Very High Probability Density Function Score and How to Calculate Probability

213 Views Asked by At

I'm new to statistics and i want to calculate the probability value from continuous random variable. From my understanding, we can achieve this by using Probability Density Function (PDF) and then calculate the probability under the curve by using Integral.

I have sample data (100 rows) with values like 0.91181, 0.91166, and so on. I use Python programming to do the calculation. Here's the PDF calculation code:

return (1. / np.sqrt(2 * 3.14 * sigma**2)) * 2.718 ** (-(x - mu) ** 2 / (2.* sigma**2))

and here's the screenshot result from PDF using python

I know that PDF doesn't give "probability" value, but it gives "density" value so it is very possible for the value to exceeds 1.

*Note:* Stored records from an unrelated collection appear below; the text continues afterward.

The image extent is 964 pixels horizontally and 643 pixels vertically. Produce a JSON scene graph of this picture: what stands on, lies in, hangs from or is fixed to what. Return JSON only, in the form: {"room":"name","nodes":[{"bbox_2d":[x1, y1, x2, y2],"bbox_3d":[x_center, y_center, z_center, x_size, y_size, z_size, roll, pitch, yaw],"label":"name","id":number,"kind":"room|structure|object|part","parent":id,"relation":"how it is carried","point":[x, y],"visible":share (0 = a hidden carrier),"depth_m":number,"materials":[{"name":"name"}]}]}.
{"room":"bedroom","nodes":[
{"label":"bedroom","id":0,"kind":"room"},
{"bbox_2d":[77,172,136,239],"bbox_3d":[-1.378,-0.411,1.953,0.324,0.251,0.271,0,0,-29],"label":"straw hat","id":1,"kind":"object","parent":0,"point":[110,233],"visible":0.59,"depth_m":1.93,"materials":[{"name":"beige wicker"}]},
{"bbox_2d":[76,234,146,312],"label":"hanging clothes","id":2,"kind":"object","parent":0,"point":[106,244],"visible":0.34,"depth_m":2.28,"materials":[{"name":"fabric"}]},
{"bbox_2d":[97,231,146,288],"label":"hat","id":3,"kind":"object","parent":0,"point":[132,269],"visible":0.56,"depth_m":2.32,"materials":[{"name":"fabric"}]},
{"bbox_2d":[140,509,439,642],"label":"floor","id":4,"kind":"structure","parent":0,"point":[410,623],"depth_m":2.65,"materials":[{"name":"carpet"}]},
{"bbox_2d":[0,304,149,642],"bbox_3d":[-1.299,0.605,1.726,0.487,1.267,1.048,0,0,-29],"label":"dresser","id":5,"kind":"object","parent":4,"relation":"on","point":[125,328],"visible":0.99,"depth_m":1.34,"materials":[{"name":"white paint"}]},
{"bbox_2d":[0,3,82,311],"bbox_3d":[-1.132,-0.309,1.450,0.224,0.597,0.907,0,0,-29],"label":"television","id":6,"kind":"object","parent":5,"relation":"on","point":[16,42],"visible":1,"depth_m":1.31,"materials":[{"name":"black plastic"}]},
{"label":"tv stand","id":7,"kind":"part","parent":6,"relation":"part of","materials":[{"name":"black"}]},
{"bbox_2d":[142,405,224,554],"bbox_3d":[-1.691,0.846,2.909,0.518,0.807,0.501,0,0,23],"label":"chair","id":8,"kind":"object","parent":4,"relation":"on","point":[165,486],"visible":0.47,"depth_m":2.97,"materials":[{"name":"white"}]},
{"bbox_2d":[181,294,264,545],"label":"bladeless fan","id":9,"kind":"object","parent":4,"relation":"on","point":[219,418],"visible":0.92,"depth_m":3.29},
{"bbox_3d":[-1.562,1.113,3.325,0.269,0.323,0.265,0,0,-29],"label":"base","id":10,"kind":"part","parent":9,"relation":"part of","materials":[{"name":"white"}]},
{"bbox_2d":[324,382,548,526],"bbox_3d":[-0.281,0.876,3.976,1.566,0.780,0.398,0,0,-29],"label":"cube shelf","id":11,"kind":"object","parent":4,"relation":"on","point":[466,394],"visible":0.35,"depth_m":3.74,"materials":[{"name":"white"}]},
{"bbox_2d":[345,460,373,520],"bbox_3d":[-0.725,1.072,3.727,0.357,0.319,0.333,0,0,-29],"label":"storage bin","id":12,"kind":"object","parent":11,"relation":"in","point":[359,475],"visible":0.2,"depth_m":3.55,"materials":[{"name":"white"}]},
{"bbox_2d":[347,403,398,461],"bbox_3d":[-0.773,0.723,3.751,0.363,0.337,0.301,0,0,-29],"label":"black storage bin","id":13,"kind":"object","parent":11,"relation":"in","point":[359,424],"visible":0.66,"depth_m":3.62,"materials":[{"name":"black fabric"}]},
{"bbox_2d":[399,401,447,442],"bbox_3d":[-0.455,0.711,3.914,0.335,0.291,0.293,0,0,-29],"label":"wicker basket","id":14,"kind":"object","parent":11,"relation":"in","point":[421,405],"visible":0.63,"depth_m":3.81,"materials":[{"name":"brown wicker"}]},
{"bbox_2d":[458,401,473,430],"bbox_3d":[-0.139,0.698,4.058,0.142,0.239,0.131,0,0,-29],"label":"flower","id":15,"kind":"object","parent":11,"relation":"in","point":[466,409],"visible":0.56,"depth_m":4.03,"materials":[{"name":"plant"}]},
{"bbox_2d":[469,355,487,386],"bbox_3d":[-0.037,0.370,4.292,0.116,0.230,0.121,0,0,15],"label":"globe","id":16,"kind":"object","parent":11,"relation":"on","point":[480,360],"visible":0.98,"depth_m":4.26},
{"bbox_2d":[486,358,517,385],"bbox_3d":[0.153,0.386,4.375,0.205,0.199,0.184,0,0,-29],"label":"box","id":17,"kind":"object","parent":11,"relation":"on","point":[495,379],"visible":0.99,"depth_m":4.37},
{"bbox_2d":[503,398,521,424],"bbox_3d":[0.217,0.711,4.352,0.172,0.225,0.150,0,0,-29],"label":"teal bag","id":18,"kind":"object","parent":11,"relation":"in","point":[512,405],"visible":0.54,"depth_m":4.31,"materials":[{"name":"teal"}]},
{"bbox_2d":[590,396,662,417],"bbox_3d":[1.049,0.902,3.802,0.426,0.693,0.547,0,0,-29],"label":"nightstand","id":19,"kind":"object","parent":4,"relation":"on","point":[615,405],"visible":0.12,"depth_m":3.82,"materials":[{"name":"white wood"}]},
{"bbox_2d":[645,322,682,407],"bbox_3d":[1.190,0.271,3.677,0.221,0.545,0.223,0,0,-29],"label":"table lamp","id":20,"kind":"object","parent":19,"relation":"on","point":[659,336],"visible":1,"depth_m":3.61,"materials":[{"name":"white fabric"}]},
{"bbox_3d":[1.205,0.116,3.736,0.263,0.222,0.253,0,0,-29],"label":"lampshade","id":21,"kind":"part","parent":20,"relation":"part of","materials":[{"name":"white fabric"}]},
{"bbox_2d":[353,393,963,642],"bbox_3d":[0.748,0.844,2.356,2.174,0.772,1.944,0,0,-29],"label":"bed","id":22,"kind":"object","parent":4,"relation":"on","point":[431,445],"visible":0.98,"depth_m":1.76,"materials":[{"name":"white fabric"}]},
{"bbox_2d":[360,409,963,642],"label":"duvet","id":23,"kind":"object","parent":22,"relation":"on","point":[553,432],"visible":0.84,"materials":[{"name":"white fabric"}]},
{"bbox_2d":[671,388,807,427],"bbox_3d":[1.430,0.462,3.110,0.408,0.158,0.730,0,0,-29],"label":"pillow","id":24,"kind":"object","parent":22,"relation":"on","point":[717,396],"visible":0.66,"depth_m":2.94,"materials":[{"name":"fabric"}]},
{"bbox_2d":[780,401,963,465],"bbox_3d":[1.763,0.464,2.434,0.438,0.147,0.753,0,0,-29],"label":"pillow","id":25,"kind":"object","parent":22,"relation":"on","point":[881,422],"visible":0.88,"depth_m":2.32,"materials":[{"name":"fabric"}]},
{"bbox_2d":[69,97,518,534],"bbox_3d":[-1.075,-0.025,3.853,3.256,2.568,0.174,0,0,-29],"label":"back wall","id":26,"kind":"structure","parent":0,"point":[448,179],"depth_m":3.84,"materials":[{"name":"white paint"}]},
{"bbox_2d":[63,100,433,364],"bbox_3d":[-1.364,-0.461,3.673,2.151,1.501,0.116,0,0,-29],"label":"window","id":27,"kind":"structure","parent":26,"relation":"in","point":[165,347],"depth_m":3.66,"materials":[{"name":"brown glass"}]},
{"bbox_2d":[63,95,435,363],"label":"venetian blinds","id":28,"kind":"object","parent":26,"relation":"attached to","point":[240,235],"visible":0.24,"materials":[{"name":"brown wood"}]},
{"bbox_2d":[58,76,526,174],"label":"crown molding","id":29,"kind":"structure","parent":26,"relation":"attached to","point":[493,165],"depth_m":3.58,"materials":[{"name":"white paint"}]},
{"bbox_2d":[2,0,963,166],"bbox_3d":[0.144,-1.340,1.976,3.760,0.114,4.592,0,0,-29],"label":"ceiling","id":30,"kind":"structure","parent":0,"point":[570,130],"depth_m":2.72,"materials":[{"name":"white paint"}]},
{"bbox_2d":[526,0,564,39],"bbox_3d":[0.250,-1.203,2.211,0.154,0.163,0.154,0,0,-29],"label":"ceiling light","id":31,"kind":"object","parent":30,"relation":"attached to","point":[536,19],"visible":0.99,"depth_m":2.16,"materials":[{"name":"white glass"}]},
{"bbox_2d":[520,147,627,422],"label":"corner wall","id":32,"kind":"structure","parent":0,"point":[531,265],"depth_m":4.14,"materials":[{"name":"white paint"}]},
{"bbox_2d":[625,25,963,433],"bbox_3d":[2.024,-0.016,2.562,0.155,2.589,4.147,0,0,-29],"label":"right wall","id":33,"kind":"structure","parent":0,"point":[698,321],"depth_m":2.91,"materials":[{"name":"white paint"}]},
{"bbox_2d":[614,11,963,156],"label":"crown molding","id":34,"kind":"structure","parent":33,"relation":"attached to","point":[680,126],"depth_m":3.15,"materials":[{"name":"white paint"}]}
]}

But as you can see, in my case the PDF values are really high (even more than 2500).

So is it okay if i keep using these high PDF values ? And if i want to know the probability of a random variable 'x' will be between 0,9117 and 0,9118, how do i define f(x) in this formula ?

Thanks in advance.

1

There are 1 best solutions below

0
On BEST ANSWER

There is no a priori evidence of a problem. If your PDF is $f(x)$, the values of $f(x)$ are (as you noted) not probabilities, so there is no inconsistency with them exceeding 1, even if they do so by a large amount. To obtain a probability, the PDF must be integrated over a particular region, and yours greatly exceeds 1 on only a very small chunk of the real line.

The two relevant requirements for a valid continuous PDF are:

  1. It should be nonnegative, and

  2. it should have the property that $\int_{-\infty}^{\infty} f(x) \, \textrm d x = 1$.

Your function meets those conditions (modulo rounding error), so you're in good shape.

Now, whether the PDF you have constructed (which is a normal PDF with a particular mean and standard deviation) actually models the sample data well is another matter entirely.